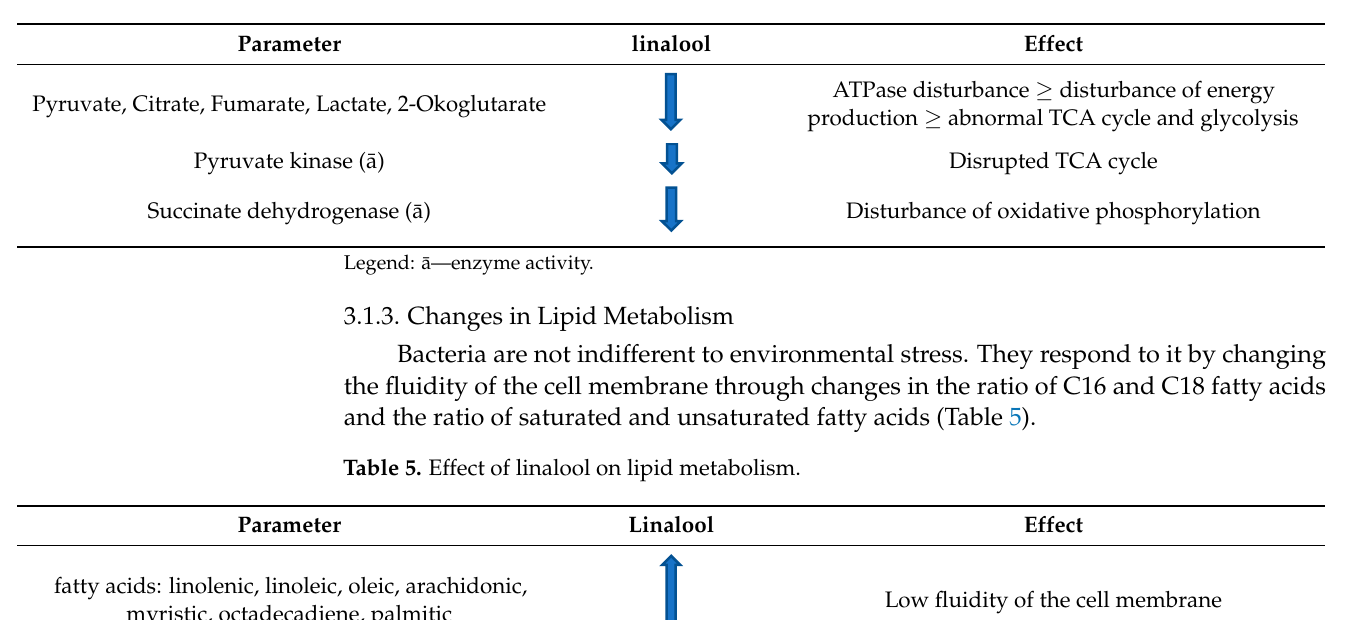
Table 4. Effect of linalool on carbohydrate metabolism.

++++

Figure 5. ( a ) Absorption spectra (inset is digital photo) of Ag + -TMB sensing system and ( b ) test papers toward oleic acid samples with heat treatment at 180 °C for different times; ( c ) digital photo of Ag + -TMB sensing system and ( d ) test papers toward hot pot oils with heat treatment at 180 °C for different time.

++++

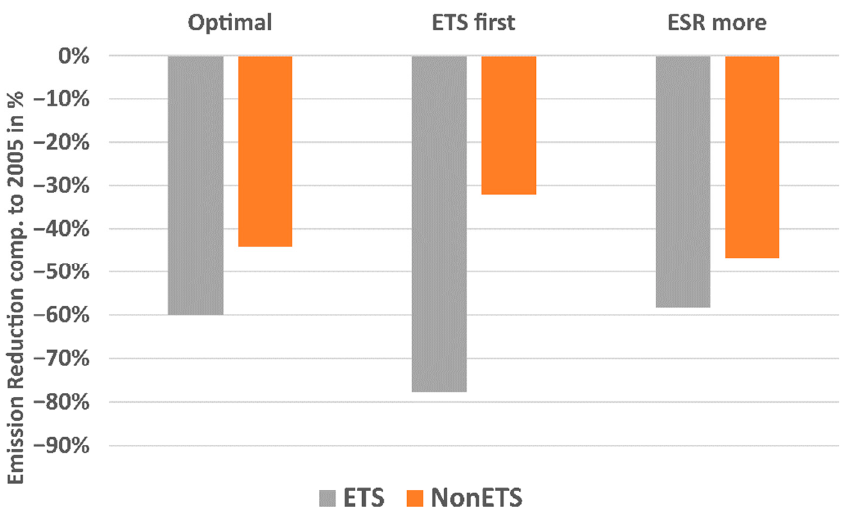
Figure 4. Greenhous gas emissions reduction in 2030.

++++

Note every line of the entries in which "Figure" appears, and copy it down.

- Task result -
Figure 5. ( a ) Absorption spectra (inset is digital photo) of Ag + -TMB sensing system and ( b ) test papers toward oleic acid samples with heat treatment at 180 °C for different times; ( c ) digital photo of Ag + -TMB sensing system and ( d ) test papers toward hot pot oils with heat treatment at 180 °C for different time.
Figure 4. Greenhous gas emissions reduction in 2030.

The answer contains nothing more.